How is it already July?
Wasn’t it just Christmas?
Oh, right…it was just Christmas — then Valentine’s Day. Then it was St. Patrick’s Day, then Easter, then Memorial Day.
Every year around this time, I wonder where the time goes. Being that I prefer the cold, the gray and the rain to the warmth, I of course marvel at the quickly-passing year in sweltering temperatures and with humidity wreaking havoc on my hair. Joy.
I don’t know how long this thought process has been going on, but my guess would be for at least ten years.
Ten.
Years.
I was 26 ten years ago. I hadn’t yet moved across country (again), I was dating someone who was a horrible fit for me (also again), and I had no idea who I was. I still kind of feel like I don’t. Some things never change.
But this decade, it doesn’t matter. Life has a way of moving along, but also slowing down your concerns about the future — at least it does for me. Maybe that indicates we know ourselves better than we think we do. Or maybe it simply indicates we’re resigning ourselves to the mere passage of time. I prefer to believe its the former.

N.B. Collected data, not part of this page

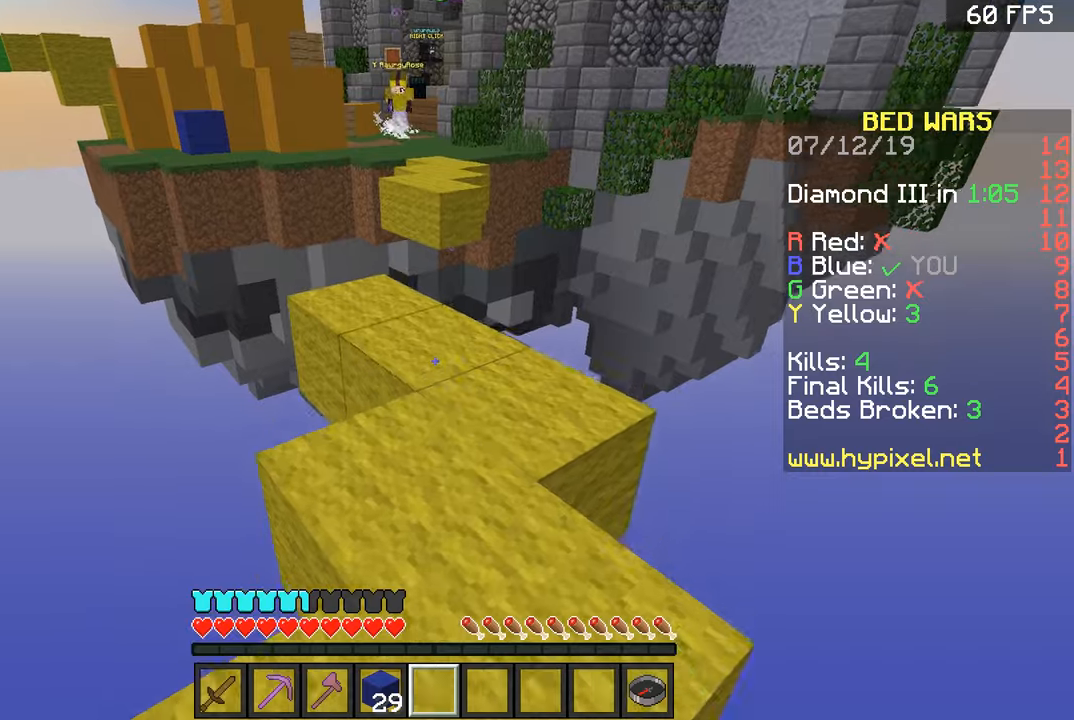
{"keys": ["w"], "mouse": [], "events": []}
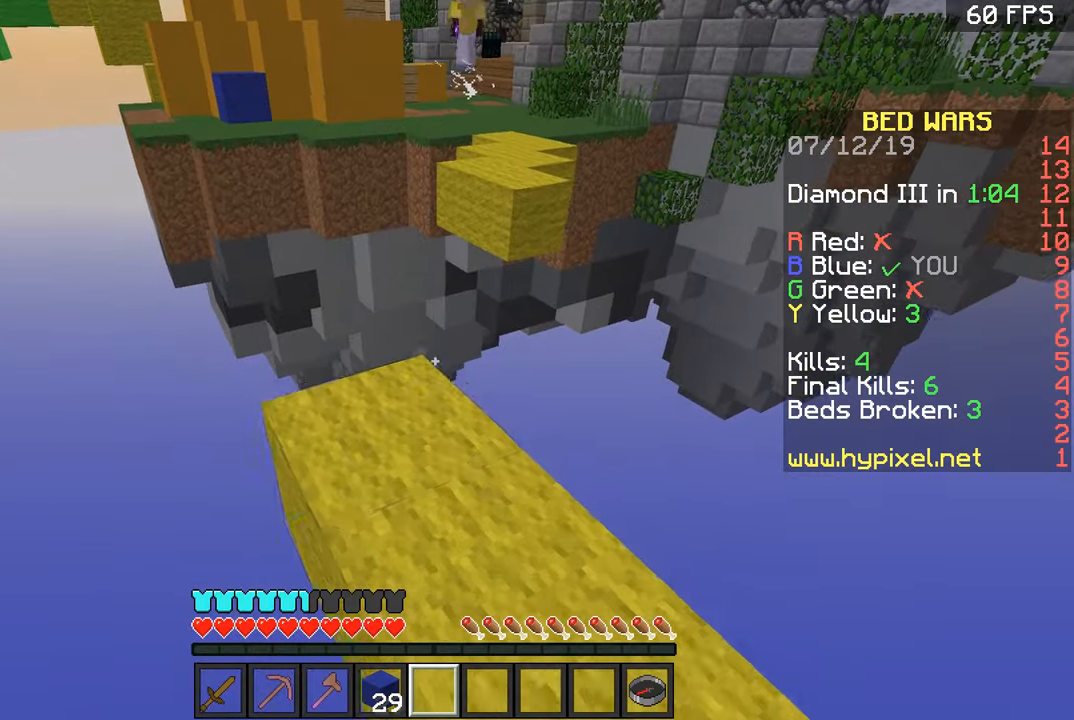
{"keys": ["space", "w"], "mouse": [], "events": [[417, "space", "down"]]}
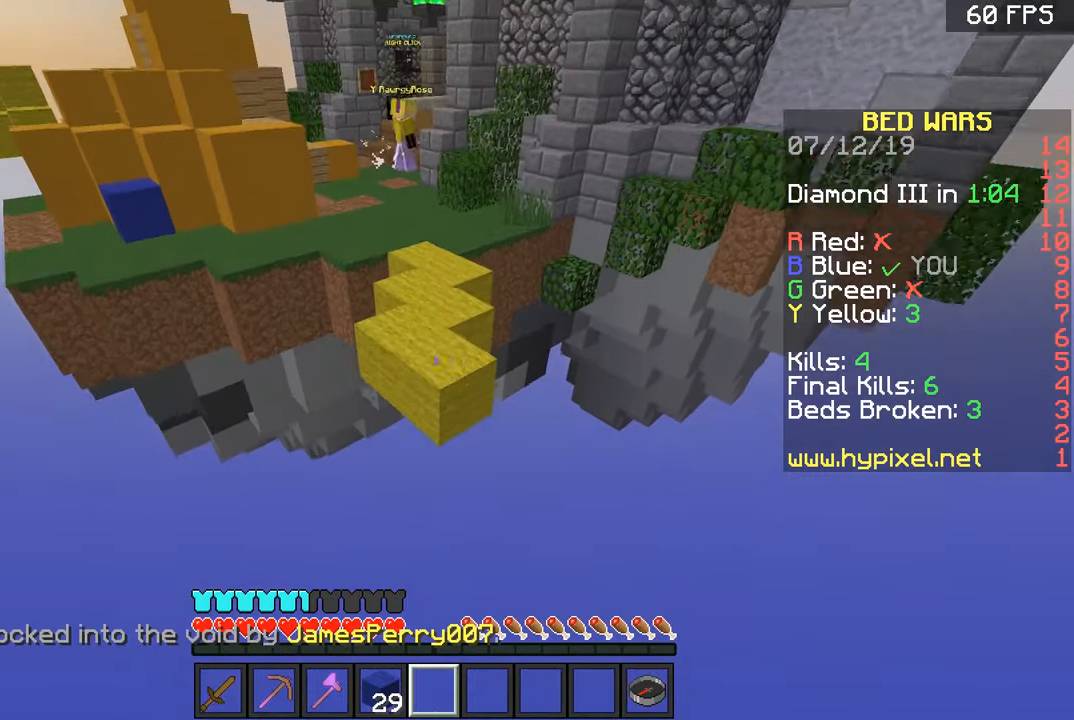
{"keys": ["w"], "mouse": [], "events": [[17, "space", "up"]]}
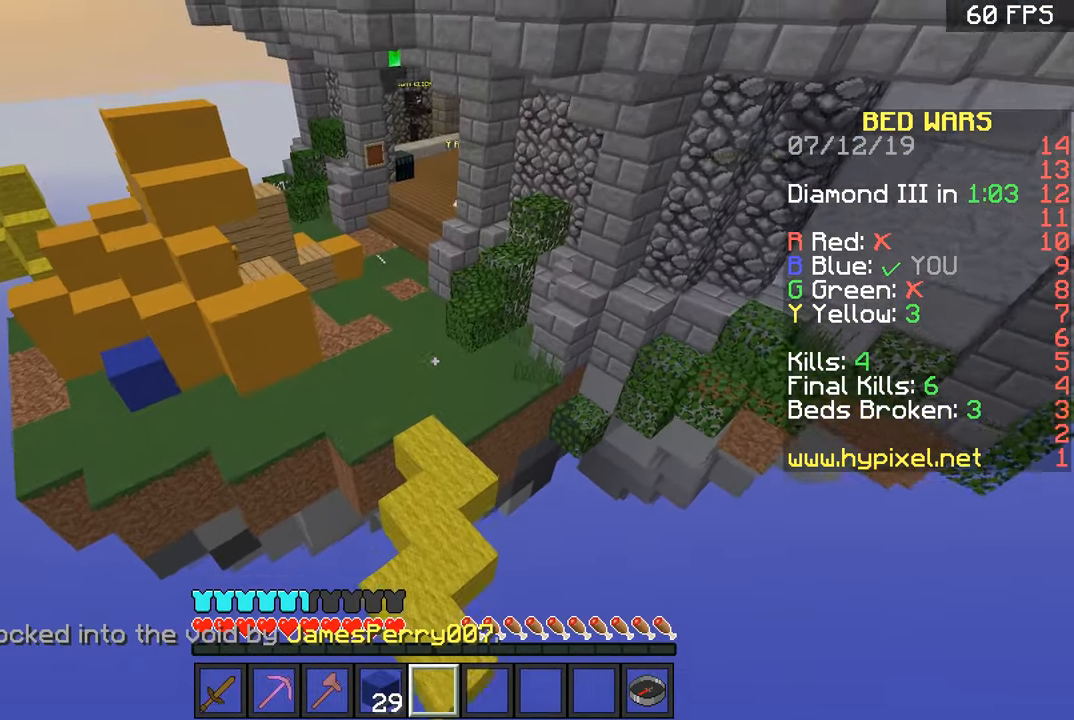
{"keys": ["w"], "mouse": [], "events": [[67, "w", "up"], [167, "w", "down"]]}
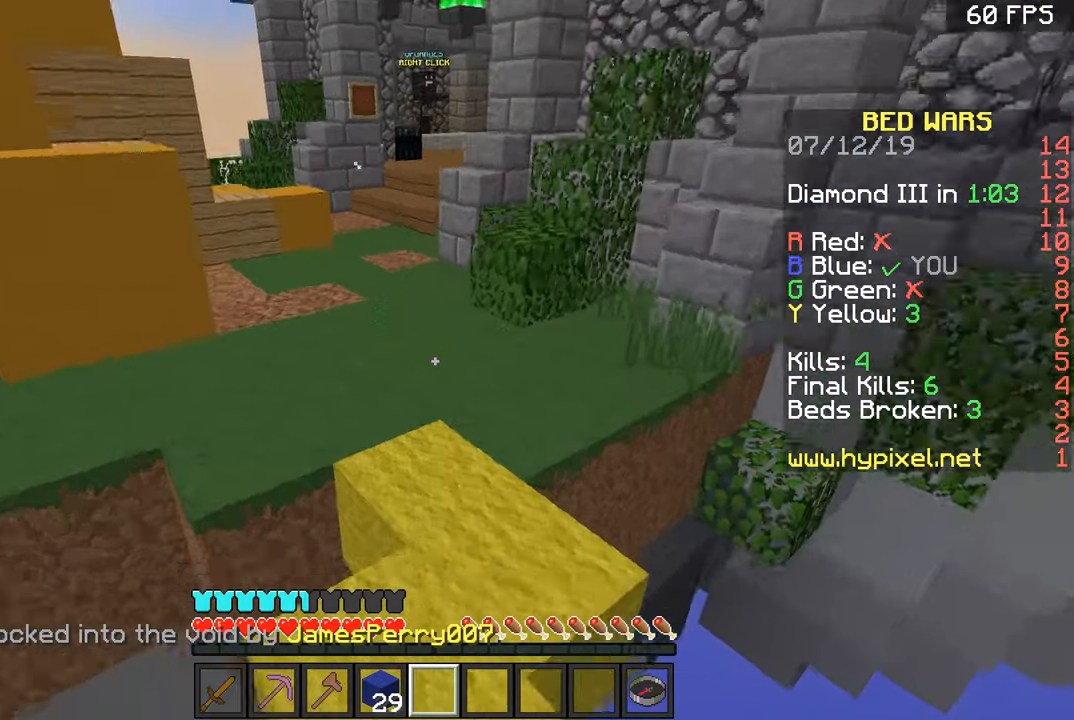
{"keys": ["w"], "mouse": [], "events": [[217, "space", "down"], [317, "space", "up"]]}
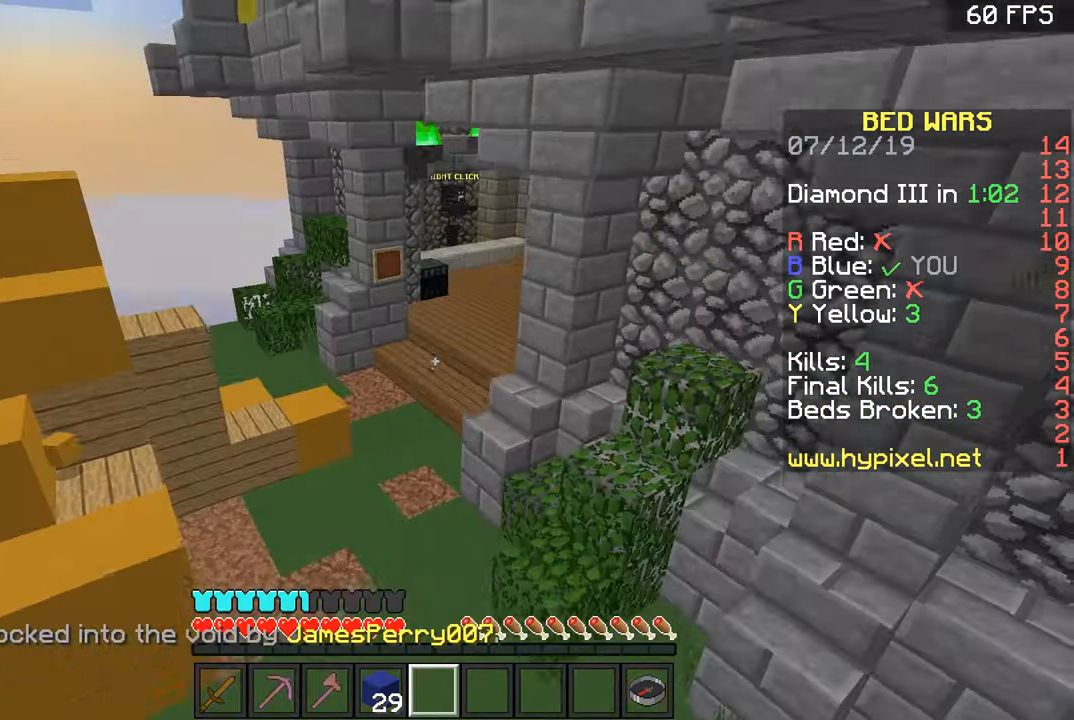
{"keys": ["w"], "mouse": [], "events": [[67, "a", "down"], [217, "a", "up"]]}
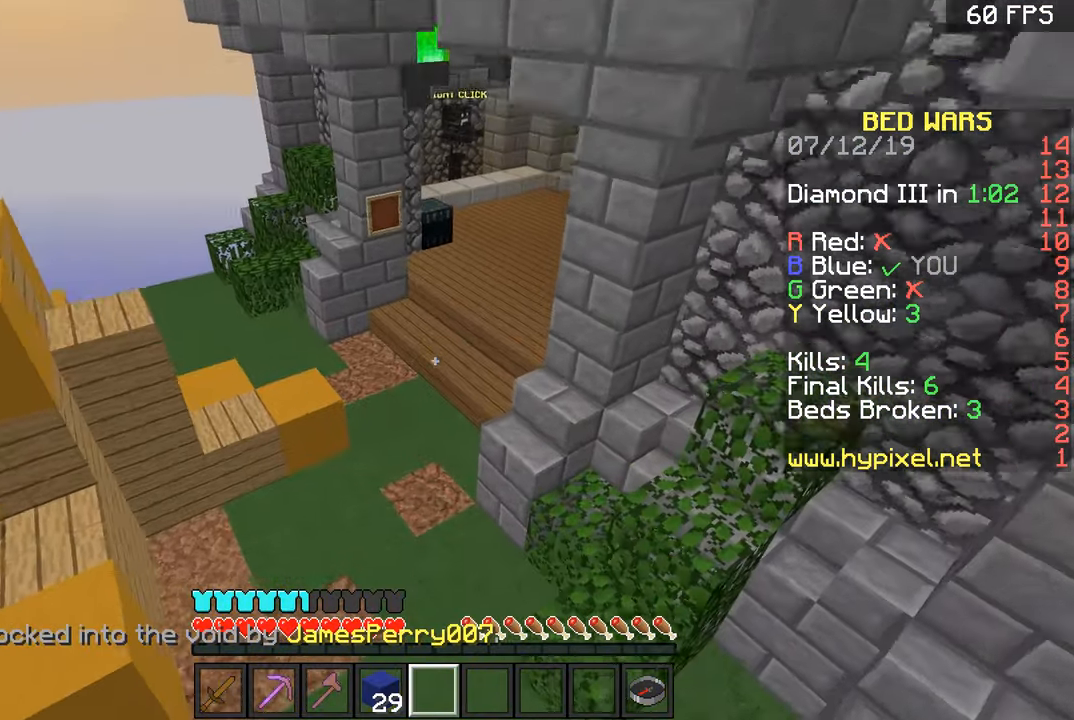
{"keys": ["w"], "mouse": [], "events": []}
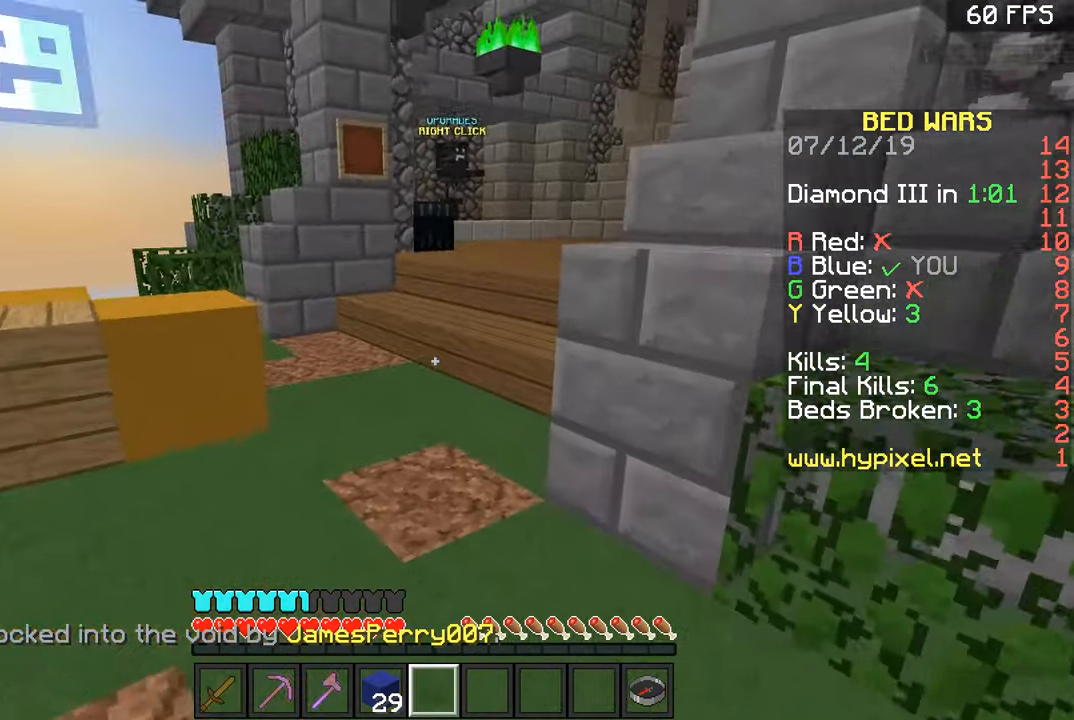
{"keys": ["a", "w"], "mouse": [], "events": [[317, "a", "down"]]}
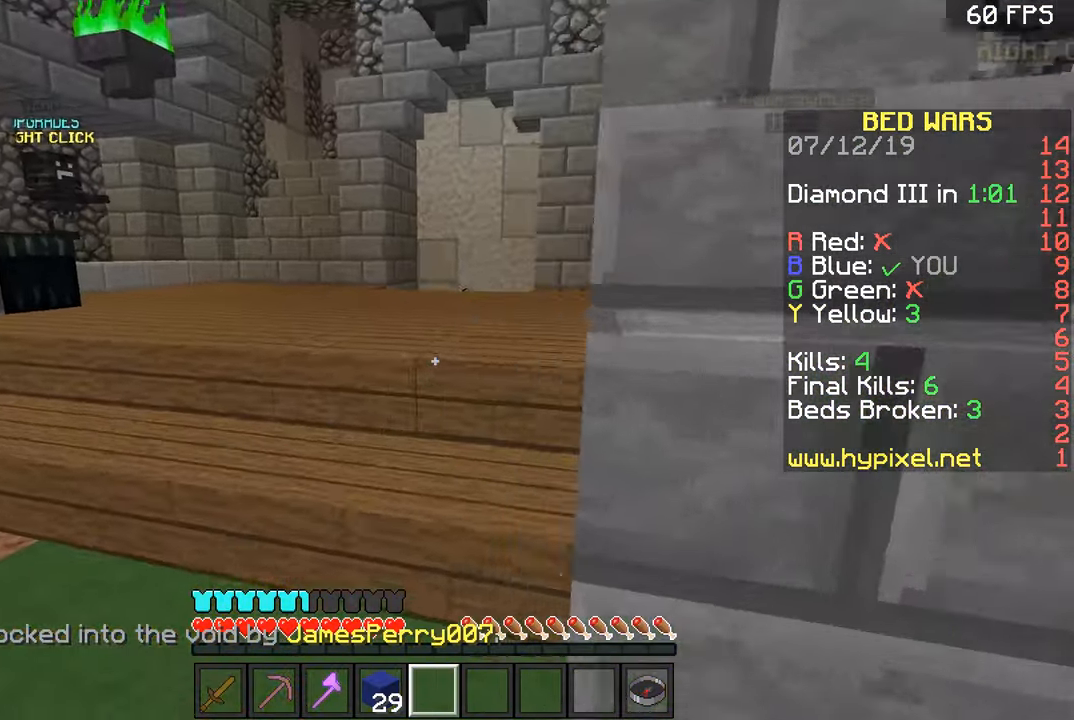
{"keys": ["w"], "mouse": [], "events": [[317, "a", "up"]]}
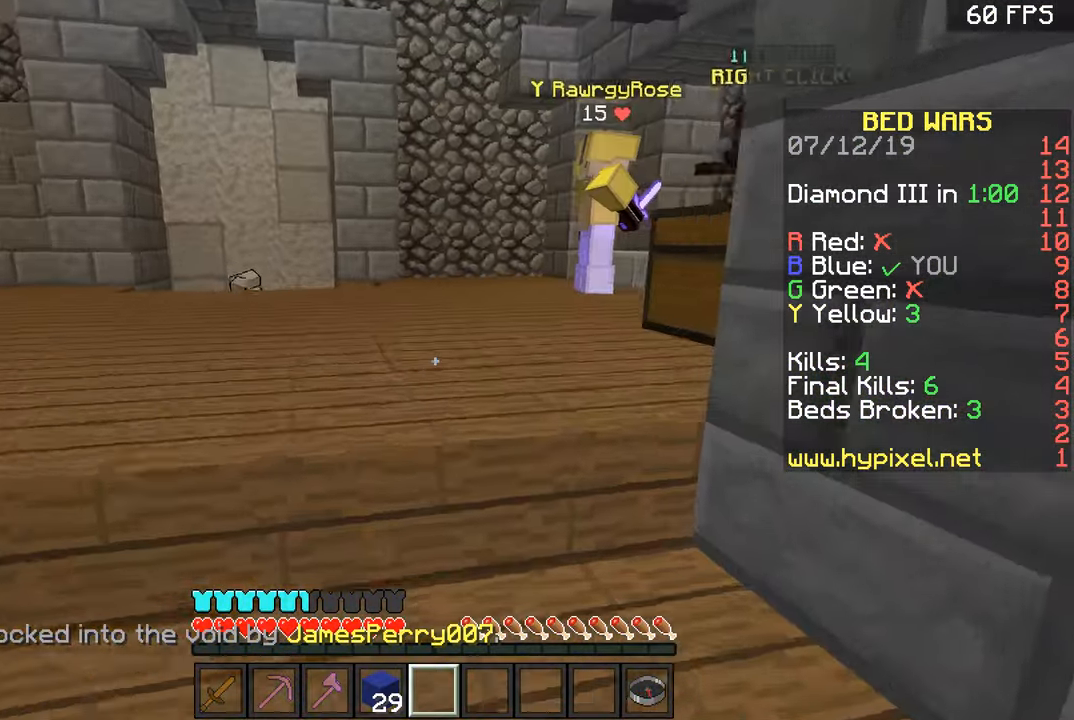
{"keys": ["w"], "mouse": [], "events": [[117, "a", "down"], [217, "a", "up"]]}
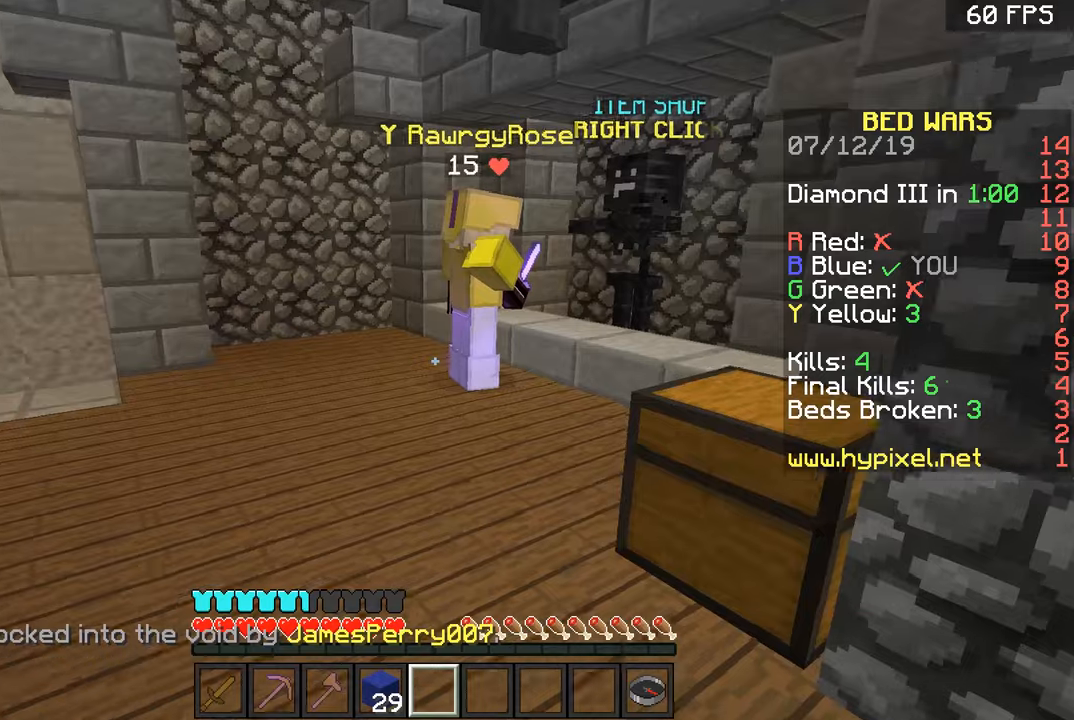
{"keys": ["w"], "mouse": [], "events": []}
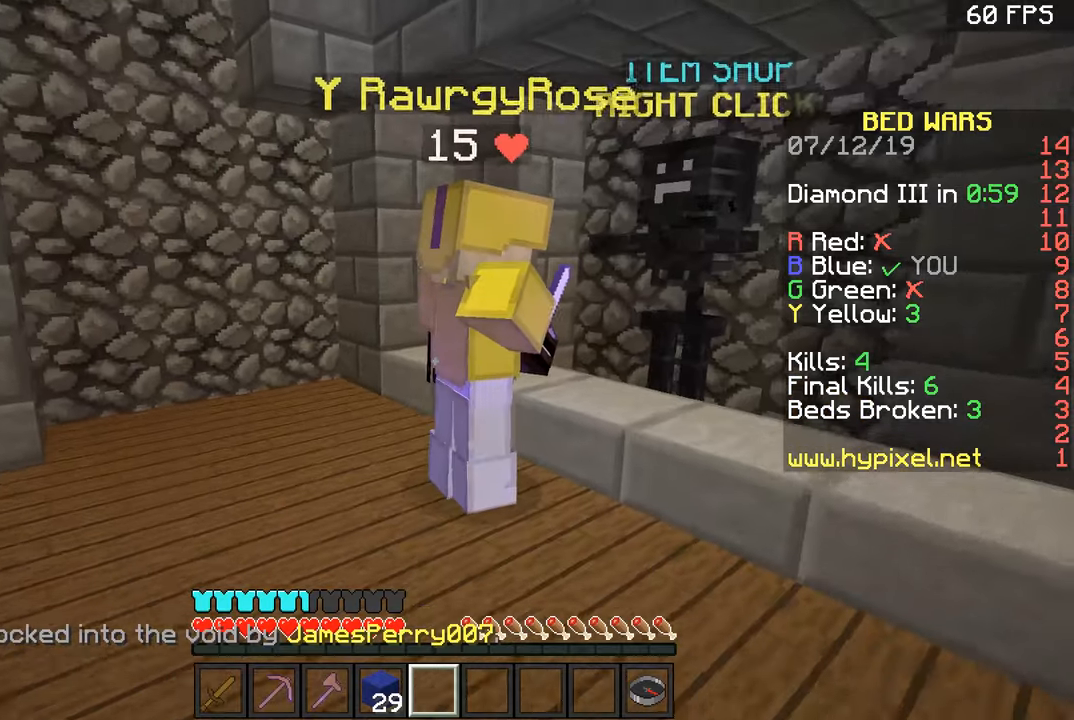
{"keys": [], "mouse": ["left"], "events": [[217, "mouse_left", "down"], [267, "w", "up"], [317, "mouse_left", "up"], [367, "mouse_left", "down"], [417, "mouse_left", "up"], [467, "mouse_left", "down"]]}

It seems like just yesterday I was taking baton lessons. Gymnastics. Clarinet. Watercolor painting classes. Voice lessons. Guitar. Bass. And piano…piano…piano.
It feels like just the other day I was choosing my next My Little Pony, my next Barbie, learning how to ride a bike, how to braid, how to shoot a three-pointer, how to drive and I could swear I just recently picked out a couple of prom dresses. Then I went off to college. That was just the other day, wasn’t it?
Oh, college. I found my way — at times blindly — through scheduled classes and unscheduled bumps on the road of life. I lost my heart, lost my mind, lost my innocence, then met people who restored it all. Then more who took it all away again. Rinse, lather, repeat.
It’s already July, yes, but the summer of our lives shines a warm, accepting light on all that we’ve been through, endured, willingly set out to experience and that which we’ve had no control over. It illuminates the lessons we’ve learned, the deficits and cracks wherever need more knowledge and highlights the good part of the bad stuff we’ve seen. It’s a season of silver linings, if you will. And there are more to come.
Tonight I am thankful for the passing of time — His time — that I sometimes grumble about, but which has immeasurable benefits that I appreciate and respect. Its teachings are custom-made for our ways, and it knows us inside and out. It knows what we can handle, what we need still and how much we can take.